Like we’ve discussed
It doesn’t mean that I don’t care
It means I’m partially there
The xx reminded me of how I can be so difficult to love,
And I was struggling to get in
Left waiting outside your door
I was sure
You’d give me more
No need to come to me
When I can make it all the way to you
You made it clear
You weren’t near
Near enough for me
And from Ryan Adams I heard what he needed from me, which was to feel safe enough to be vulnerable. Which is what I most craved, too:
And all the walls we built they must come down
Hey, you’re my wrecking ball
Won’t you come and maybe knock me down
When relationships end I always second-guess myself. With rare exception I question whether the breakup was the right thing, or had I been too hasty, too fearful, too lazy to work through something that had potential. After it’s over I always send that late-night text to say hi, or pursue one too many post-breakup hook up — all the while interrogating to death my instincts and rationale.
In the days after this breakup, I felt solid. It was a release from a frustrating situation, and I felt no broken attachment to heal. But now, hearing these songs, my feelings were no longer sure.
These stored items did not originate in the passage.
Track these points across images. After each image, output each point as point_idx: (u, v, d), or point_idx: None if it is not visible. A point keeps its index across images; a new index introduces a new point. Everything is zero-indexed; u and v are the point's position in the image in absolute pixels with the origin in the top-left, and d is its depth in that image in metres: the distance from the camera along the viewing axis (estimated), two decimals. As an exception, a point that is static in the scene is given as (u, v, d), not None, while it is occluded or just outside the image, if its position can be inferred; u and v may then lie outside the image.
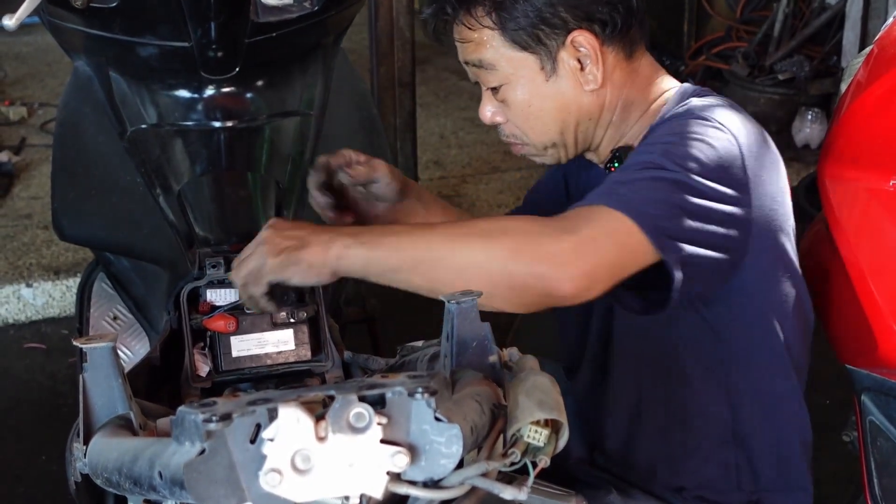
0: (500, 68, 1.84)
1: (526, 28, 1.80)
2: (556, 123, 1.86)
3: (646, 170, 1.67)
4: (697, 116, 1.75)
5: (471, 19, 1.83)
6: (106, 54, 2.04)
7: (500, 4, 1.80)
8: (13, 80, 5.66)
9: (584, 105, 1.85)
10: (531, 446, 1.09)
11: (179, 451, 0.96)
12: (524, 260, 1.53)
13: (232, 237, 1.99)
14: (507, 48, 1.83)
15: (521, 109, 1.87)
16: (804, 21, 5.35)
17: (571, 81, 1.84)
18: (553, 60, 1.82)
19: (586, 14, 1.80)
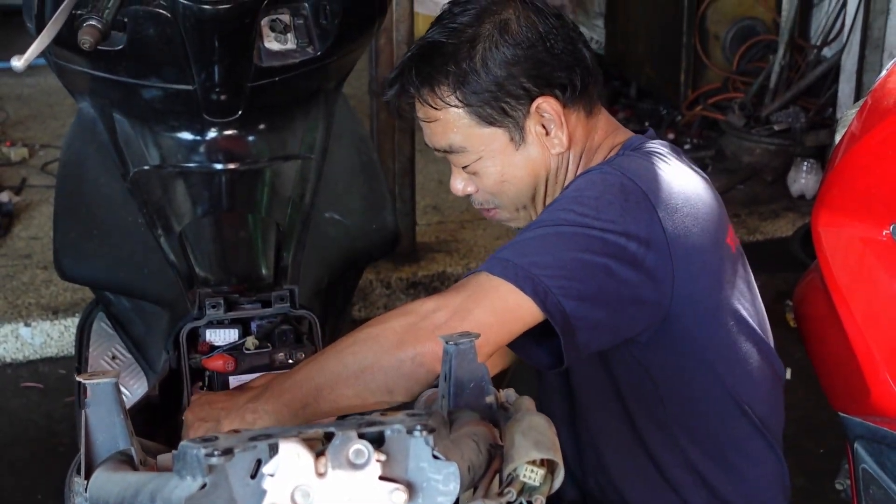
0: (470, 148, 1.85)
1: (490, 102, 1.81)
2: (528, 188, 1.88)
3: (540, 227, 1.69)
4: (604, 170, 1.77)
5: (435, 98, 1.83)
6: (110, 96, 2.07)
7: (463, 80, 1.80)
8: (15, 121, 5.69)
9: (552, 166, 1.87)
10: (527, 485, 1.10)
11: (181, 485, 0.97)
12: (407, 346, 1.55)
13: (232, 278, 2.01)
14: (474, 126, 1.83)
15: (494, 180, 1.88)
16: (800, 73, 5.39)
17: (539, 147, 1.85)
18: (521, 130, 1.83)
19: (547, 80, 1.81)
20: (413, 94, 1.85)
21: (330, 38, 2.00)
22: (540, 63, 1.80)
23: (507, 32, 1.80)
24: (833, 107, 5.18)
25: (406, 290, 4.11)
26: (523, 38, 1.80)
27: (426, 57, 1.83)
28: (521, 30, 1.80)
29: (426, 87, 1.83)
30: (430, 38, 1.84)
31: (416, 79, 1.84)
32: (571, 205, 1.70)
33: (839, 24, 5.26)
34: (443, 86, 1.82)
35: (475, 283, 1.63)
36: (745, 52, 5.66)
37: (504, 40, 1.79)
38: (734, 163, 5.21)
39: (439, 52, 1.82)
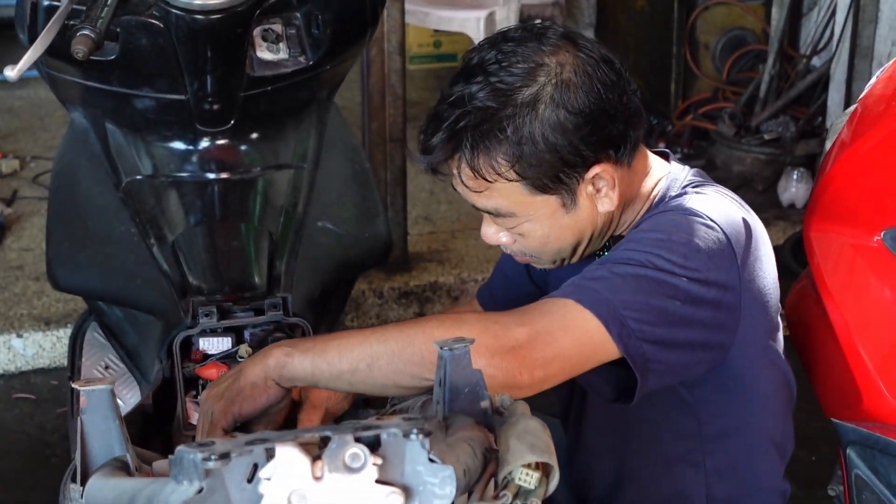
0: (518, 213, 1.75)
1: (548, 173, 1.70)
2: (571, 246, 1.80)
3: (627, 265, 1.64)
4: (687, 211, 1.72)
5: (490, 171, 1.71)
6: (103, 106, 2.07)
7: (520, 152, 1.68)
8: (5, 134, 5.69)
9: (599, 223, 1.80)
10: (522, 489, 1.11)
11: (177, 490, 0.97)
12: (482, 353, 1.47)
13: (225, 287, 2.01)
14: (526, 195, 1.72)
15: (539, 242, 1.79)
16: (790, 82, 5.41)
17: (589, 207, 1.76)
18: (573, 195, 1.74)
19: (604, 142, 1.71)
20: (463, 160, 1.72)
21: (322, 48, 2.01)
22: (599, 126, 1.69)
23: (568, 94, 1.67)
24: (823, 116, 5.20)
25: (398, 300, 4.12)
26: (584, 100, 1.68)
27: (480, 126, 1.69)
28: (581, 91, 1.67)
29: (482, 158, 1.70)
30: (480, 104, 1.69)
31: (469, 150, 1.70)
32: (660, 249, 1.65)
33: (828, 34, 5.28)
34: (500, 158, 1.69)
35: (563, 310, 1.58)
36: (735, 61, 5.67)
37: (565, 104, 1.67)
38: (725, 172, 5.22)
39: (495, 120, 1.68)
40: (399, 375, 1.54)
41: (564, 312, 1.58)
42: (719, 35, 5.67)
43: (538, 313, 1.58)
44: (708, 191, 1.80)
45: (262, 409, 1.64)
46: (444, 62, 6.70)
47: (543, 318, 1.57)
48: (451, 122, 1.71)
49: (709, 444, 1.88)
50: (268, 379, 1.60)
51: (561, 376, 1.57)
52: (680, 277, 1.64)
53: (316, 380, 1.59)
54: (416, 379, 1.53)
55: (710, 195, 1.79)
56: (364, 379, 1.56)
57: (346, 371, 1.55)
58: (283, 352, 1.59)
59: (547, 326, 1.56)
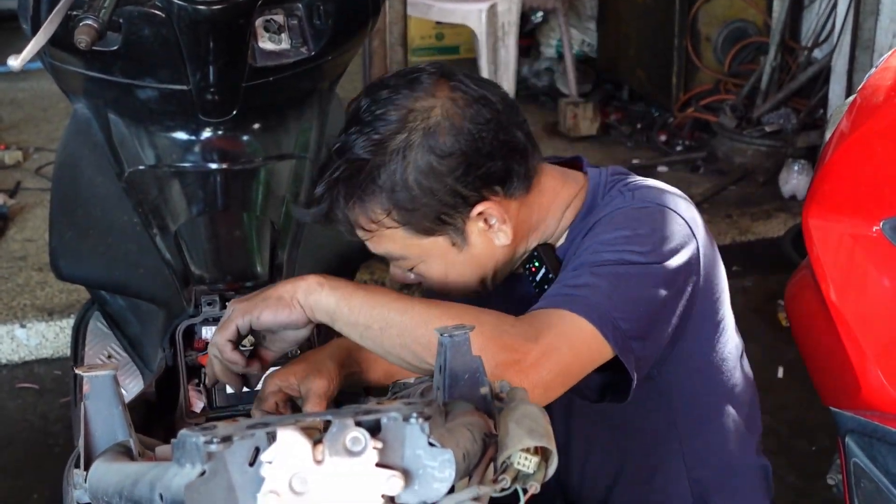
0: (409, 256, 1.78)
1: (429, 216, 1.72)
2: (474, 279, 1.82)
3: (604, 266, 1.66)
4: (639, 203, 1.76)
5: (368, 221, 1.74)
6: (105, 96, 2.08)
7: (395, 200, 1.70)
8: (8, 125, 5.70)
9: (499, 255, 1.80)
10: (521, 473, 1.11)
11: (180, 473, 0.98)
12: (491, 358, 1.46)
13: (227, 276, 2.02)
14: (412, 238, 1.75)
15: (438, 280, 1.81)
16: (791, 75, 5.41)
17: (483, 243, 1.77)
18: (462, 233, 1.75)
19: (484, 181, 1.72)
20: (339, 215, 1.76)
21: (324, 39, 2.01)
22: (473, 166, 1.70)
23: (436, 143, 1.69)
24: (824, 108, 5.20)
25: (400, 291, 4.12)
26: (452, 142, 1.69)
27: (352, 178, 1.72)
28: (449, 134, 1.69)
29: (357, 209, 1.73)
30: (353, 155, 1.71)
31: (344, 201, 1.73)
32: (629, 245, 1.68)
33: (829, 26, 5.28)
34: (376, 207, 1.72)
35: (565, 323, 1.59)
36: (737, 53, 5.68)
37: (433, 148, 1.68)
38: (726, 164, 5.24)
39: (366, 171, 1.71)
40: (404, 350, 1.56)
41: (566, 325, 1.59)
42: (721, 27, 5.68)
43: (544, 327, 1.59)
44: (640, 182, 1.83)
45: (279, 324, 1.65)
46: (446, 54, 6.71)
47: (550, 332, 1.58)
48: (328, 174, 1.75)
49: (683, 428, 1.90)
50: (294, 298, 1.62)
51: (559, 392, 1.59)
52: (654, 265, 1.67)
53: (334, 319, 1.61)
54: (419, 360, 1.56)
55: (646, 185, 1.82)
56: (373, 338, 1.58)
57: (361, 324, 1.58)
58: (317, 280, 1.62)
59: (553, 342, 1.57)
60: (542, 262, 1.81)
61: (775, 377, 3.66)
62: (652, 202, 1.76)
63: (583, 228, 1.78)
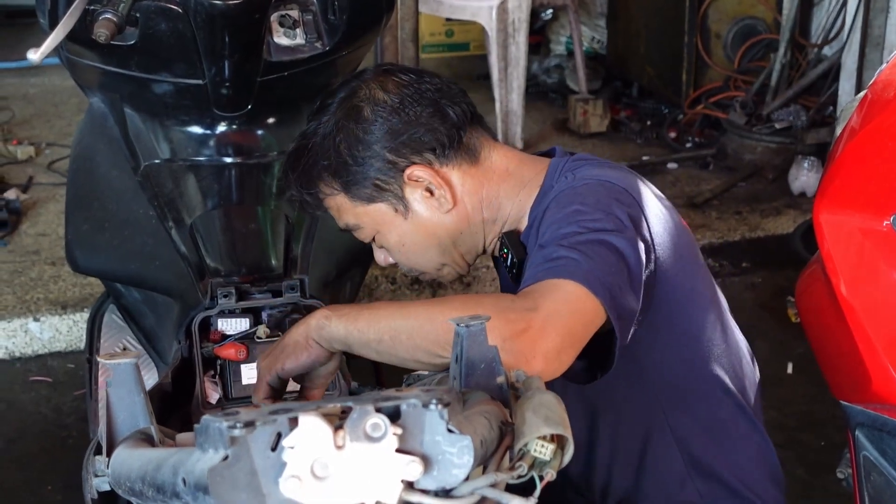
0: (363, 225, 1.91)
1: (364, 184, 1.86)
2: (432, 249, 1.91)
3: (570, 238, 1.70)
4: (583, 181, 1.81)
5: (319, 192, 1.90)
6: (121, 91, 2.09)
7: (335, 172, 1.87)
8: (21, 121, 5.72)
9: (450, 224, 1.90)
10: (538, 460, 1.13)
11: (203, 458, 1.00)
12: (497, 336, 1.49)
13: (242, 268, 2.04)
14: (358, 206, 1.88)
15: (398, 250, 1.92)
16: (801, 72, 5.42)
17: (428, 210, 1.88)
18: (402, 200, 1.87)
19: (413, 149, 1.86)
20: (299, 195, 1.92)
21: (338, 34, 2.03)
22: (398, 134, 1.85)
23: (361, 117, 1.85)
24: (834, 105, 5.21)
25: (410, 286, 4.14)
26: (377, 117, 1.85)
27: (297, 161, 1.90)
28: (374, 110, 1.85)
29: (307, 185, 1.90)
30: (295, 143, 1.93)
31: (294, 183, 1.91)
32: (582, 216, 1.73)
33: (839, 23, 5.29)
34: (319, 181, 1.89)
35: (561, 289, 1.63)
36: (747, 50, 5.69)
37: (359, 126, 1.85)
38: (735, 161, 5.24)
39: (308, 151, 1.89)
40: (417, 351, 1.61)
41: (559, 290, 1.63)
42: (731, 24, 5.69)
43: (540, 296, 1.63)
44: (585, 164, 1.89)
45: (305, 367, 1.73)
46: (455, 51, 6.72)
47: (546, 299, 1.62)
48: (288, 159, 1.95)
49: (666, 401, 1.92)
50: (309, 338, 1.69)
51: (570, 357, 1.61)
52: (609, 232, 1.71)
53: (349, 344, 1.67)
54: (433, 356, 1.59)
55: (588, 165, 1.88)
56: (387, 350, 1.63)
57: (373, 340, 1.64)
58: (323, 314, 1.69)
59: (552, 306, 1.60)
60: (508, 248, 1.89)
61: (784, 372, 3.67)
62: (591, 178, 1.82)
63: (539, 212, 1.84)
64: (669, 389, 1.92)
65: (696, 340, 1.92)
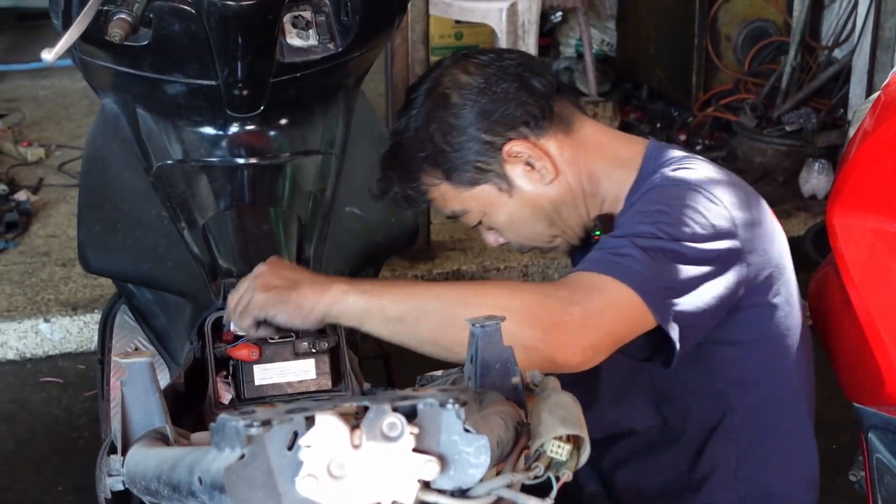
0: (470, 209, 1.94)
1: (466, 168, 1.89)
2: (541, 222, 1.93)
3: (643, 238, 1.72)
4: (682, 183, 1.81)
5: (421, 185, 1.94)
6: (134, 91, 2.10)
7: (434, 162, 1.90)
8: (31, 122, 5.72)
9: (554, 196, 1.91)
10: (554, 461, 1.13)
11: (219, 457, 1.00)
12: (536, 324, 1.57)
13: (255, 269, 2.03)
14: (464, 191, 1.91)
15: (508, 228, 1.95)
16: (811, 74, 5.41)
17: (531, 184, 1.90)
18: (505, 178, 1.90)
19: (506, 125, 1.88)
20: (400, 191, 1.96)
21: (351, 35, 2.03)
22: (489, 113, 1.87)
23: (447, 104, 1.89)
24: (844, 107, 5.19)
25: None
26: (465, 100, 1.88)
27: (394, 158, 1.96)
28: (461, 94, 1.89)
29: (408, 181, 1.94)
30: (391, 138, 1.98)
31: (397, 181, 1.95)
32: (664, 217, 1.75)
33: (850, 26, 5.27)
34: (419, 173, 1.92)
35: (607, 288, 1.66)
36: (757, 53, 5.67)
37: (448, 111, 1.88)
38: (746, 163, 5.23)
39: (403, 146, 1.93)
40: (443, 336, 1.61)
41: (609, 290, 1.65)
42: (741, 26, 5.67)
43: (586, 290, 1.65)
44: (689, 162, 1.89)
45: (291, 326, 1.76)
46: (465, 53, 6.71)
47: (592, 296, 1.65)
48: (384, 158, 2.00)
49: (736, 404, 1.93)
50: (315, 309, 1.69)
51: (606, 354, 1.65)
52: (688, 243, 1.72)
53: (363, 321, 1.67)
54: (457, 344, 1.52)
55: (691, 166, 1.88)
56: (408, 330, 1.64)
57: (395, 318, 1.64)
58: (341, 289, 1.68)
59: (597, 305, 1.64)
60: (602, 231, 1.91)
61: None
62: (689, 182, 1.81)
63: (635, 200, 1.85)
64: (739, 390, 1.93)
65: (782, 349, 1.94)
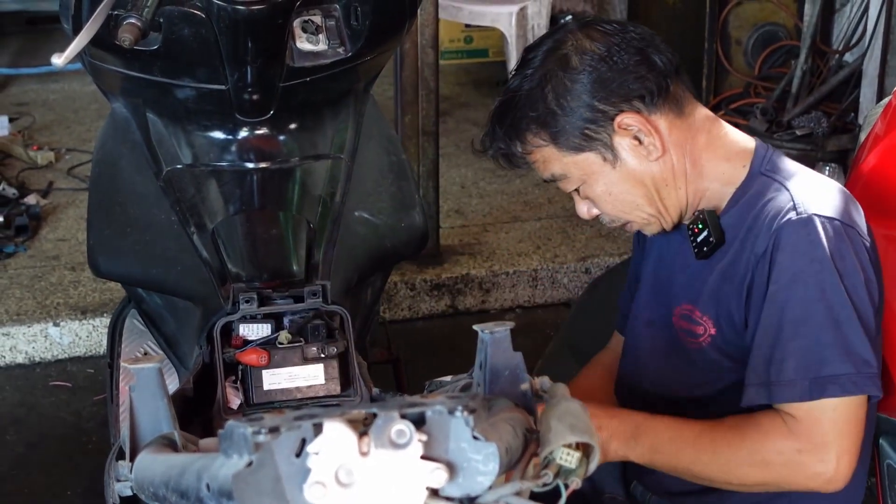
0: (570, 175, 1.92)
1: (574, 133, 1.88)
2: (640, 198, 1.93)
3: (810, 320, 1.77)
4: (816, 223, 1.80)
5: (526, 145, 1.93)
6: (144, 96, 2.09)
7: (544, 123, 1.89)
8: (41, 126, 5.73)
9: (657, 173, 1.91)
10: (563, 468, 1.12)
11: (227, 463, 1.00)
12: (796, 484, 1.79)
13: (264, 274, 2.03)
14: (567, 156, 1.90)
15: (605, 200, 1.94)
16: (822, 78, 5.40)
17: (636, 158, 1.90)
18: (611, 149, 1.89)
19: (622, 96, 1.87)
20: (505, 149, 1.96)
21: (360, 40, 2.03)
22: (607, 83, 1.86)
23: (569, 66, 1.87)
24: (855, 111, 5.18)
25: (430, 292, 4.14)
26: (585, 66, 1.87)
27: (505, 110, 1.94)
28: (582, 59, 1.87)
29: (514, 138, 1.93)
30: (504, 95, 1.95)
31: (502, 133, 1.95)
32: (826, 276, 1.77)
33: (861, 29, 5.26)
34: (527, 132, 1.91)
35: (826, 415, 1.75)
36: (767, 57, 5.67)
37: (568, 74, 1.87)
38: (756, 167, 5.21)
39: (515, 103, 1.92)
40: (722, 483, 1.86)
41: (831, 417, 1.76)
42: (751, 30, 5.67)
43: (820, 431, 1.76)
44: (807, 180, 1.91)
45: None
46: (474, 58, 6.71)
47: (828, 434, 1.75)
48: (493, 113, 1.98)
49: None
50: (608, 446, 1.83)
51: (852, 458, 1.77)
52: (862, 296, 1.79)
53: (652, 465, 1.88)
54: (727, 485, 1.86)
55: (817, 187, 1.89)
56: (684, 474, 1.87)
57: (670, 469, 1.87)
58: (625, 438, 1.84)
59: (836, 440, 1.75)
60: (706, 226, 1.91)
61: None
62: (827, 218, 1.82)
63: (746, 209, 1.88)
64: None
65: None
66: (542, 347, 2.84)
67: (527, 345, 1.69)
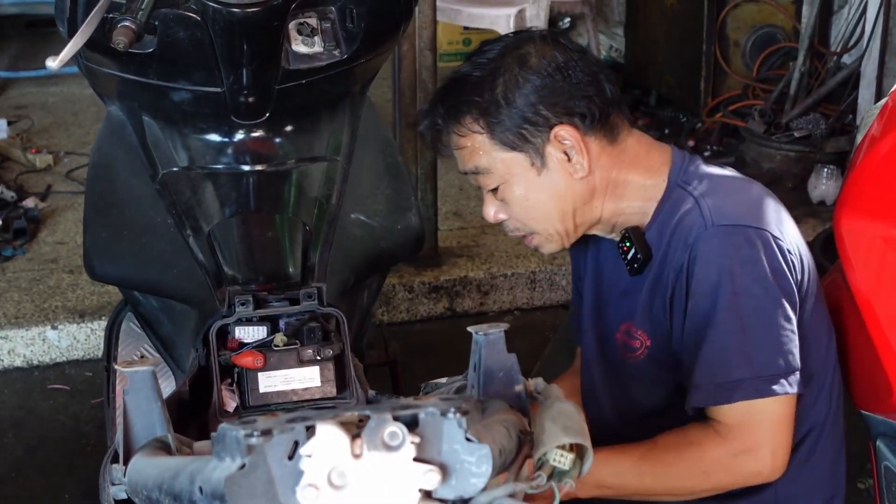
0: (494, 171, 1.95)
1: (511, 129, 1.91)
2: (554, 212, 1.96)
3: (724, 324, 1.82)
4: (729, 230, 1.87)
5: (461, 128, 1.95)
6: (140, 99, 2.09)
7: (485, 111, 1.92)
8: (40, 129, 5.73)
9: (577, 192, 1.95)
10: (557, 470, 1.12)
11: (220, 466, 1.00)
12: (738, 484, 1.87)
13: (260, 276, 2.03)
14: (497, 150, 1.94)
15: (519, 204, 1.97)
16: (820, 80, 5.39)
17: (561, 172, 1.94)
18: (541, 156, 1.93)
19: (566, 109, 1.91)
20: (441, 125, 1.98)
21: (356, 42, 2.02)
22: (557, 92, 1.91)
23: (526, 65, 1.92)
24: (853, 113, 5.18)
25: (428, 294, 4.14)
26: (541, 69, 1.91)
27: (452, 90, 1.98)
28: (540, 62, 1.91)
29: (452, 118, 1.96)
30: (456, 74, 1.99)
31: (442, 110, 1.97)
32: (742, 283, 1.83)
33: (859, 31, 5.26)
34: (467, 115, 1.94)
35: (742, 416, 1.82)
36: (765, 59, 5.66)
37: (523, 72, 1.91)
38: (754, 169, 5.21)
39: (463, 85, 1.96)
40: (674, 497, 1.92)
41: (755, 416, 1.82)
42: (749, 32, 5.66)
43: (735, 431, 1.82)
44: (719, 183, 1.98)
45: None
46: (473, 60, 6.70)
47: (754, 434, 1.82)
48: (433, 94, 2.06)
49: None
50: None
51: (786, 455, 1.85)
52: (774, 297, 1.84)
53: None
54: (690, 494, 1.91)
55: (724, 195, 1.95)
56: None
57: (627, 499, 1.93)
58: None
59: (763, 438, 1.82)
60: (632, 243, 1.95)
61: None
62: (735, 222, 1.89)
63: (665, 223, 1.92)
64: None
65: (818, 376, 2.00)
66: (541, 349, 2.84)
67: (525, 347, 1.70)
How could I dismiss a man who cared so much, apparently felt so deeply, to create this audio tome dedicated to me — about me?
Everything was upturned. Had I listened to the growing playlist (which would eventually reach more than 5 hours and 70 songs) during the relationship, would I have been so frustrated by his lack of expression? Would I have felt so rejected and lonesome, had I been paying attention when, early on in our affair, he’d sent me James Blake’s “Retrograde.” In all its harrowing rawness, I heard him say to me over and over the very exact words I’d needed, but did not hear until now, when it was all over,
So show me why you’re strong
Ignore everybody else,
We’re alone now
So show me why you’re strong
Ignore everybody else,
We’re alone now
Would things have been different if I’d heard those words from the beginning? Would James Blake have made me feel safe enough to try again to open up? To be vulnerable in his arms?
Would those hundreds of lines and melodies have forged a connection between us that was otherwise missing?
In these post-breakup tunes I heard a confidence that I longed for, to latch on to now.
I heard Feist’s crystalline voice, whisper to me,
We don’t need to fight and cry
Oh we, we could
Hold each other tight tonight
We’re slaves to our impulses
We’re afraid of our emotions
And no one knows where the shore is
Did he send me Romy Madley Croft to tell me,
So you can feel the way I feel it too
And I’ll mirror images back at you
So you can see the way I feel it too ?
Or Nick Cave to plea (in an eerily biographical depiction of each of our spiritual beliefs, and my minor obsession with his arms and shoulders), lyrics that spoke directly to my specific longing to lay in bed in my former lover’s arms.
I don’t believe in an interventionist God
But I know, darling, that you do
But if I did I would kneel down and ask Him
Not to intervene when it came to you
Not to touch a hair on your head
To leave you as you are
And if He felt He had to direct you
Then direct you into my arms
There were so many things I needed to say. But perhaps even more, things I needed to hear. So late one night I sent him a message,
Thank you for the songs. If it makes you feel any better, I’m sad too. I’d like to get together for coffee.
You’re welcome. I don’t know what there is to say. You said you’re done, no?
I guess I had things to say in person, and it would be a shame not to stay connected in some way. So get together to say goodbye or hello … or I don’t know, honestly.
I’m not sure what to say right now.
It seemed like you were trying to say stuff with the playlist …
Yeah, you’re probably right. I was feeling glum.
I could feel the hurt, and my response was full of it, too: “I’m glad you’re only glum, then.”
Because when you share, and you are not heard, it hurts. It does.